# Meeting new people, a plumber's point of view



## plumber (Aug 8, 2011)

Hi guys 

I used to be extremely uncomfortable when meeting new people, working as a plumber always made come in contact with new people every day. 

Now ( few years later ) I don't even care anymore when it comes to meeting customers. Its like ; if you are afraid of heights - live on a roof for some time and you will get over your fears. 

regards

p.s - socially, I am still uncomfortable to meet new people.


----------



## MadMatt (Dec 15, 2010)

I generally have no issues meeting new people....it's the transitioning phase of hoping after I have met them we can meet up again sometime.Whenever I meet someone new I look at it like this is a moment of two complete strangers coming together,I gotta lay it all on the table.I really fcking hate how some people 'hide' themselves because they think new folks will judge them harshly.Rather leave some form of an impression that no impression at all.

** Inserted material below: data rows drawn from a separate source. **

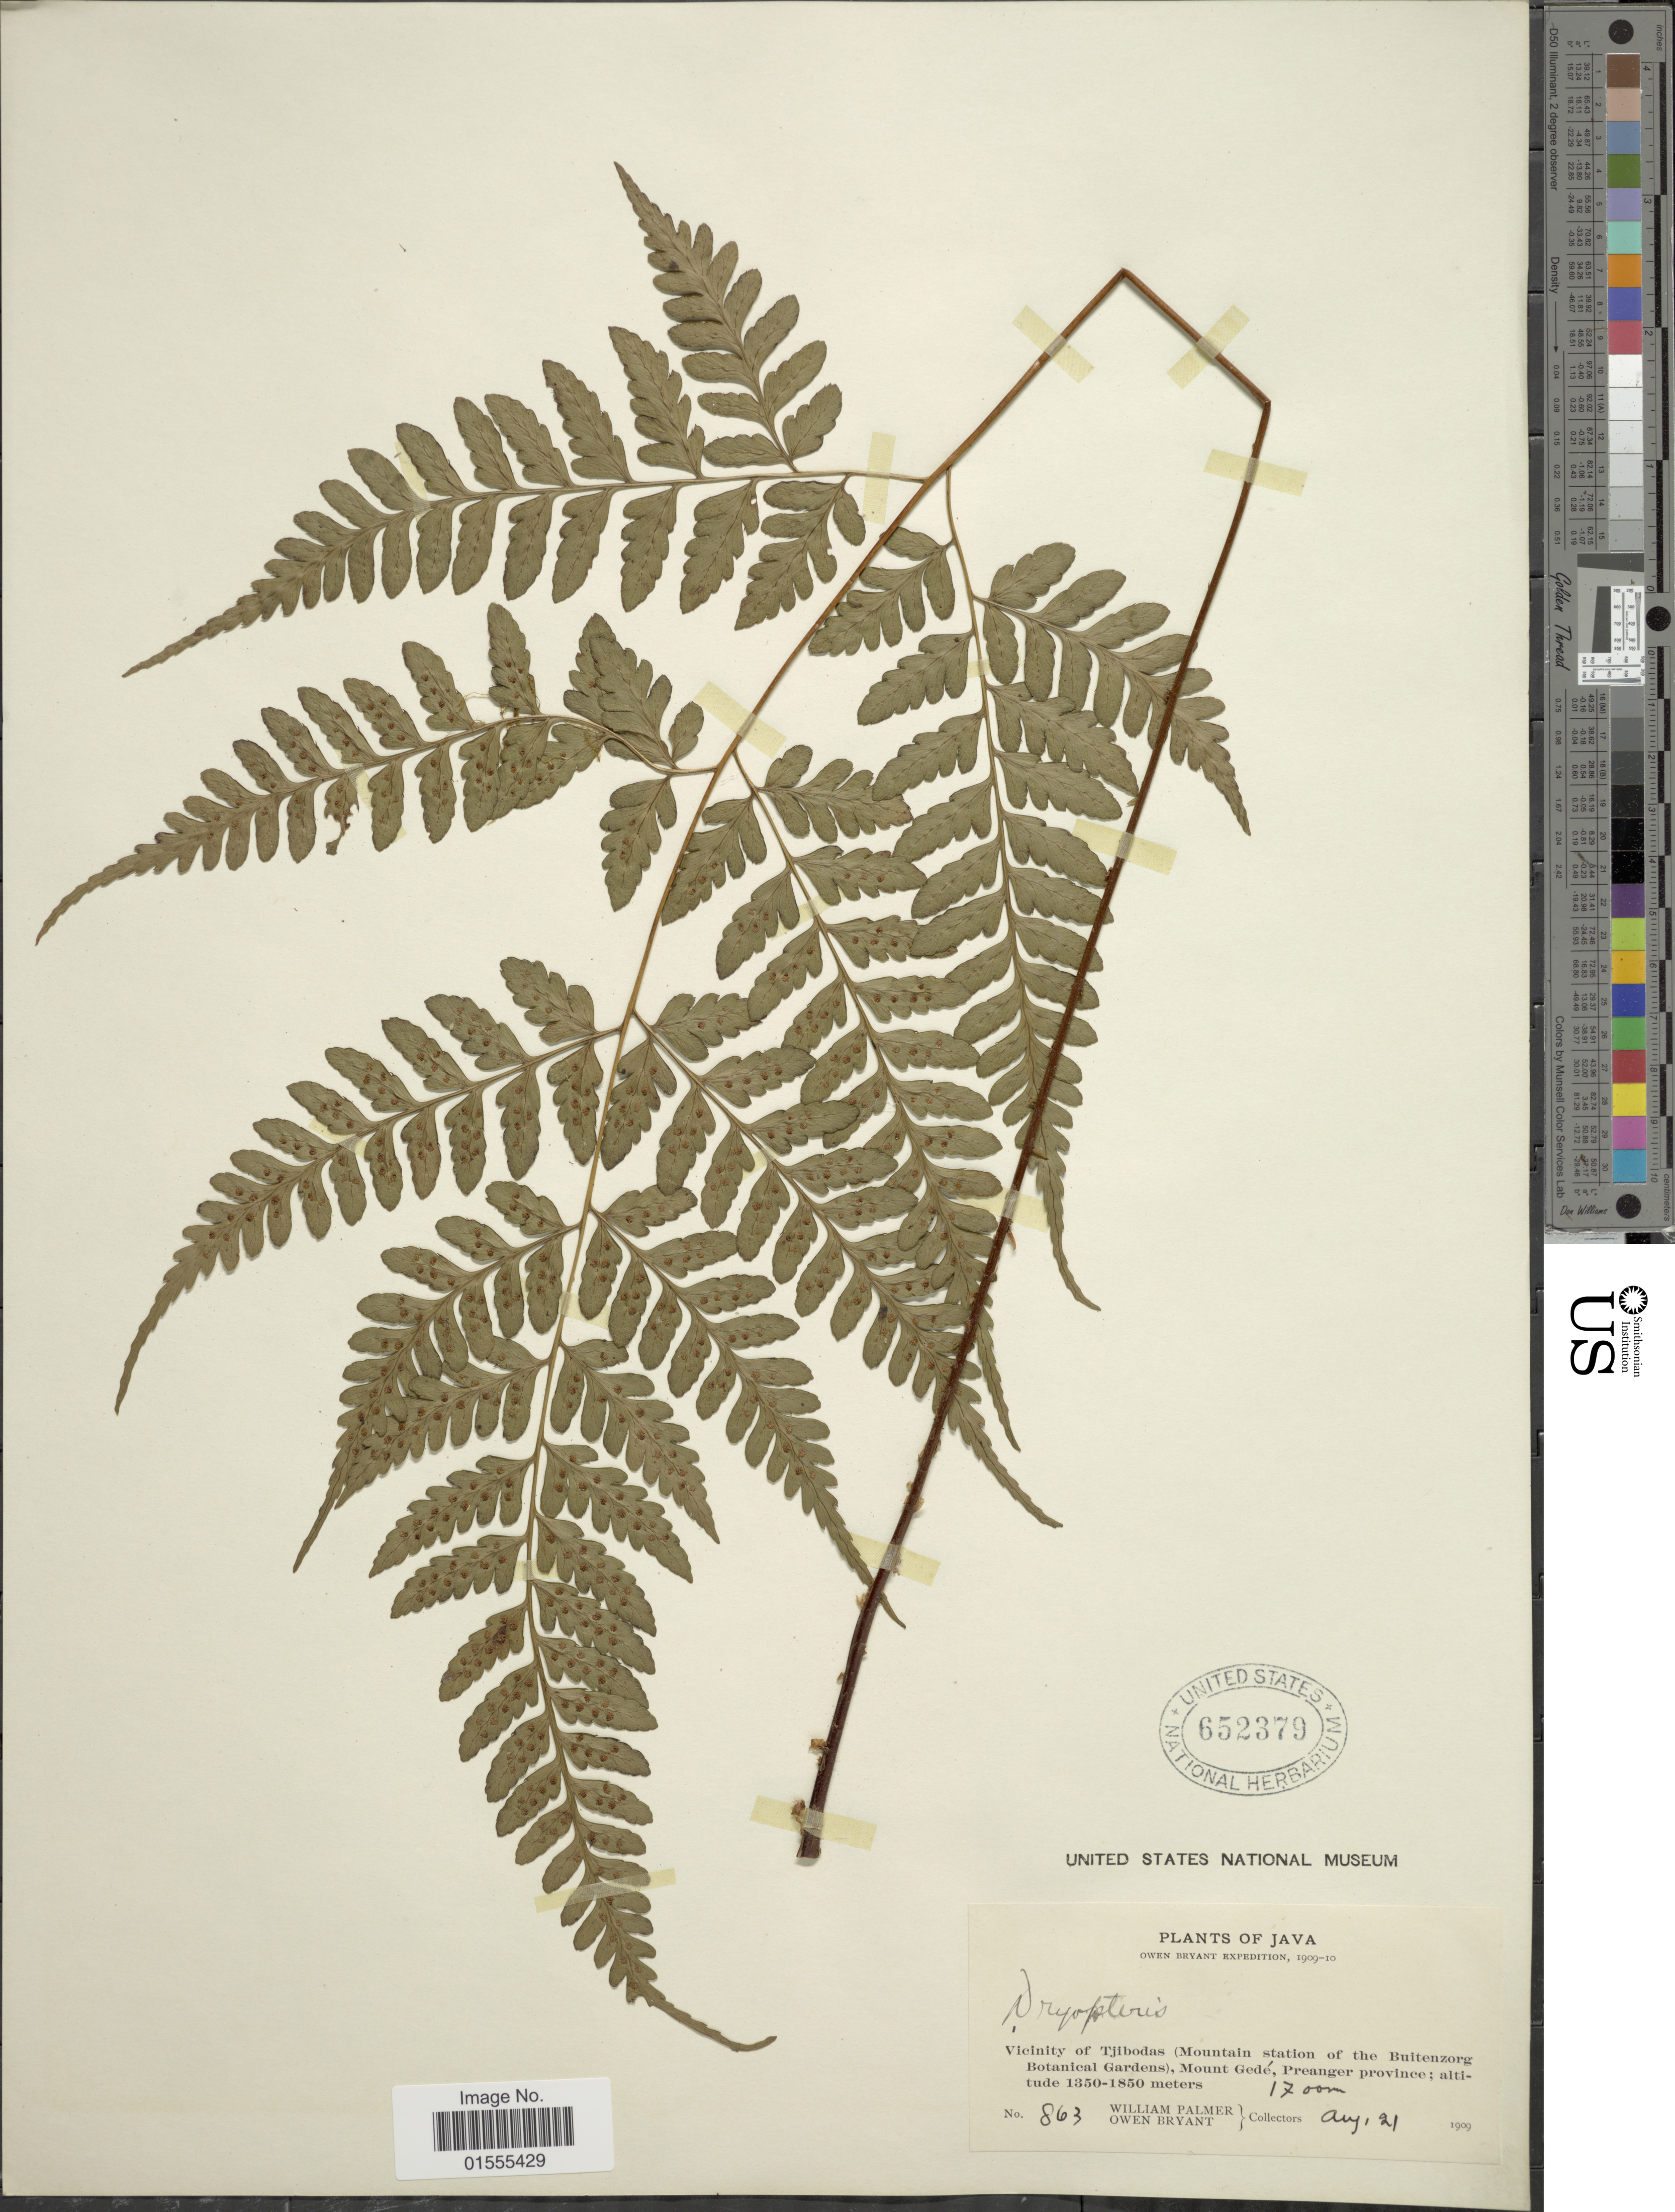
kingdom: Plantae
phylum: Tracheophyta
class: Polypodiopsida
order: Polypodiales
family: Dryopteridaceae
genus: Dryopteris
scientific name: Dryopteris sparsa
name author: (D. Don) Kuntze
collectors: W. Palmer & O. Bryant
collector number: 863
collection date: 1909-08-21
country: Indonesia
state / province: Java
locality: Vicinity of Tjibodas (Mountain station of the Buitenzorg Botanical Gardens), Mount Gedé, Preanger province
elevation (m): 1350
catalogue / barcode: US 652379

My biggest issue seems to be that I meet people who are drowning in Friends.They don't really need someone like me in their lives because they can get it from any of their other 50 good buds.It sucks.

But being a plumber is great that it has exposed you to all different types of people and their personalities aswell.


----------



## plumber (Aug 8, 2011)

Hi MadMatt
I am not sure if I understand- but you should relax when meeting new people, don't force the _lay it all on the table_

Regarding _meeting people who are drowning in Friends_, keep in mind that most people are playing a game called : I have friends therefore I am


----------



## plumber (Aug 8, 2011)

and yes, being a plumber does force me out of my comfort zone and I think its a good thing for me

I was looking for a picture of me but I am not very popular if this is the best one ( joke)


----------



## Mimomontalvo (Aug 8, 2011)

That makes sense. However most of us with SA are terrified to leave our comfort zone. Im sure if i had a job dealing with people everyday it be much easier to cope.


----------